--- DATASET CONTENT ---
=-=-=-=-=

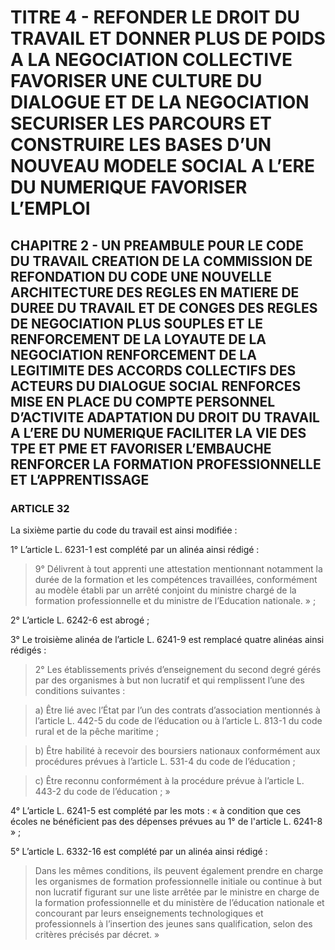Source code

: # TITRE 4 - REFONDER LE DROIT DU TRAVAIL ET DONNER PLUS DE POIDS A LA NEGOCIATION COLLECTIVE FAVORISER UNE CULTURE DU DIALOGUE ET DE LA NEGOCIATION SECURISER LES PARCOURS ET CONSTRUIRE LES BASES D’UN NOUVEAU MODELE SOCIAL A L’ERE DU NUMERIQUE FAVORISER L’EMPLOI 

## CHAPITRE 2 - UN PREAMBULE POUR LE CODE DU TRAVAIL CREATION DE LA COMMISSION DE REFONDATION DU CODE UNE NOUVELLE ARCHITECTURE DES REGLES EN MATIERE DE DUREE DU TRAVAIL ET DE CONGES  DES REGLES DE NEGOCIATION PLUS SOUPLES ET LE RENFORCEMENT DE LA LOYAUTE DE LA NEGOCIATION  RENFORCEMENT DE LA LEGITIMITE DES ACCORDS COLLECTIFS DES ACTEURS DU DIALOGUE SOCIAL RENFORCES MISE EN PLACE DU COMPTE PERSONNEL D’ACTIVITE ADAPTATION DU DROIT DU TRAVAIL A L’ERE DU NUMERIQUE FACILITER LA VIE DES TPE ET PME ET FAVORISER L’EMBAUCHE RENFORCER LA FORMATION PROFESSIONNELLE ET L’APPRENTISSAGE 

### ARTICLE 32

La sixième partie du code du travail est ainsi modifiée :

1° L’article L. 6231-1 est complété par un alinéa ainsi rédigé :

> 9° Délivrent à tout apprenti une attestation mentionnant notamment la durée de la
formation et les compétences travaillées, conformément au modèle établi par un arrêté conjoint
du ministre chargé de la formation professionnelle et du ministre de l’Education nationale. » ;

2° L’article L. 6242-6 est abrogé ;

3° Le troisième alinéa de l’article L. 6241-9 est remplacé quatre alinéas ainsi rédigés :

> 2° Les établissements privés d’enseignement du second degré gérés par des organismes
à but non lucratif et qui remplissent l’une des conditions suivantes :

> a) Être lié avec l’État par l’un des contrats d’association mentionnés à l’article L. 442-5
du code de l’éducation ou à l’article L. 813-1 du code rural et de la pêche maritime ;

> b) Être habilité à recevoir des boursiers nationaux conformément aux procédures
prévues à l’article L. 531-4 du code de l’éducation ;

> c) Être reconnu conformément à la procédure prévue à l’article L. 443-2 du code de
l’éducation ; »



4° L’article L. 6241-5 est complété par les mots : « à condition que ces écoles ne
bénéficient pas des dépenses prévues au 1° de l'article L. 6241-8 » ;

5° L’article L. 6332-16 est complété par un alinéa ainsi rédigé :

> Dans les mêmes conditions, ils peuvent également prendre en charge les organismes de
formation professionnelle initiale ou continue à but non lucratif figurant sur une liste arrêtée par
le ministre en charge de la formation professionnelle et du ministère de l’éducation nationale et
concourant par leurs enseignements technologiques et professionnels à l’insertion des jeunes
sans qualification, selon des critères précisés par décret. »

=-=-=-=-=

--- AIM OF THE EXERCISE ---
Copy the listing above line for line, with no changes, and leave the picture out of your answer.

--- RESULT OF THE EXERCISE ---
Source code

: # TITRE 4 - REFONDER LE DROIT DU TRAVAIL ET DONNER PLUS DE POIDS A LA NEGOCIATION COLLECTIVE FAVORISER UNE CULTURE DU DIALOGUE ET DE LA NEGOCIATION SECURISER LES PARCOURS ET CONSTRUIRE LES BASES D’UN NOUVEAU MODELE SOCIAL A L’ERE DU NUMERIQUE FAVORISER L’EMPLOI 

## CHAPITRE 2 - UN PREAMBULE POUR LE CODE DU TRAVAIL CREATION DE LA COMMISSION DE REFONDATION DU CODE UNE NOUVELLE ARCHITECTURE DES REGLES EN MATIERE DE DUREE DU TRAVAIL ET DE CONGES  DES REGLES DE NEGOCIATION PLUS SOUPLES ET LE RENFORCEMENT DE LA LOYAUTE DE LA NEGOCIATION  RENFORCEMENT DE LA LEGITIMITE DES ACCORDS COLLECTIFS DES ACTEURS DU DIALOGUE SOCIAL RENFORCES MISE EN PLACE DU COMPTE PERSONNEL D’ACTIVITE ADAPTATION DU DROIT DU TRAVAIL A L’ERE DU NUMERIQUE FACILITER LA VIE DES TPE ET PME ET FAVORISER L’EMBAUCHE RENFORCER LA FORMATION PROFESSIONNELLE ET L’APPRENTISSAGE 

### ARTICLE 32

La sixième partie du code du travail est ainsi modifiée :

1° L’article L. 6231-1 est complété par un alinéa ainsi rédigé :

> 9° Délivrent à tout apprenti une attestation mentionnant notamment la durée de la
formation et les compétences travaillées, conformément au modèle établi par un arrêté conjoint
du ministre chargé de la formation professionnelle et du ministre de l’Education nationale. » ;

2° L’article L. 6242-6 est abrogé ;

3° Le troisième alinéa de l’article L. 6241-9 est remplacé quatre alinéas ainsi rédigés :

> 2° Les établissements privés d’enseignement du second degré gérés par des organismes
à but non lucratif et qui remplissent l’une des conditions suivantes :

> a) Être lié avec l’État par l’un des contrats d’association mentionnés à l’article L. 442-5
du code de l’éducation ou à l’article L. 813-1 du code rural et de la pêche maritime ;

> b) Être habilité à recevoir des boursiers nationaux conformément aux procédures
prévues à l’article L. 531-4 du code de l’éducation ;

> c) Être reconnu conformément à la procédure prévue à l’article L. 443-2 du code de
l’éducation ; »



4° L’article L. 6241-5 est complété par les mots : « à condition que ces écoles ne
bénéficient pas des dépenses prévues au 1° de l'article L. 6241-8 » ;

5° L’article L. 6332-16 est complété par un alinéa ainsi rédigé :

> Dans les mêmes conditions, ils peuvent également prendre en charge les organismes de
formation professionnelle initiale ou continue à but non lucratif figurant sur une liste arrêtée par
le ministre en charge de la formation professionnelle et du ministère de l’éducation nationale et
concourant par leurs enseignements technologiques et professionnels à l’insertion des jeunes
sans qualification, selon des critères précisés par décret. »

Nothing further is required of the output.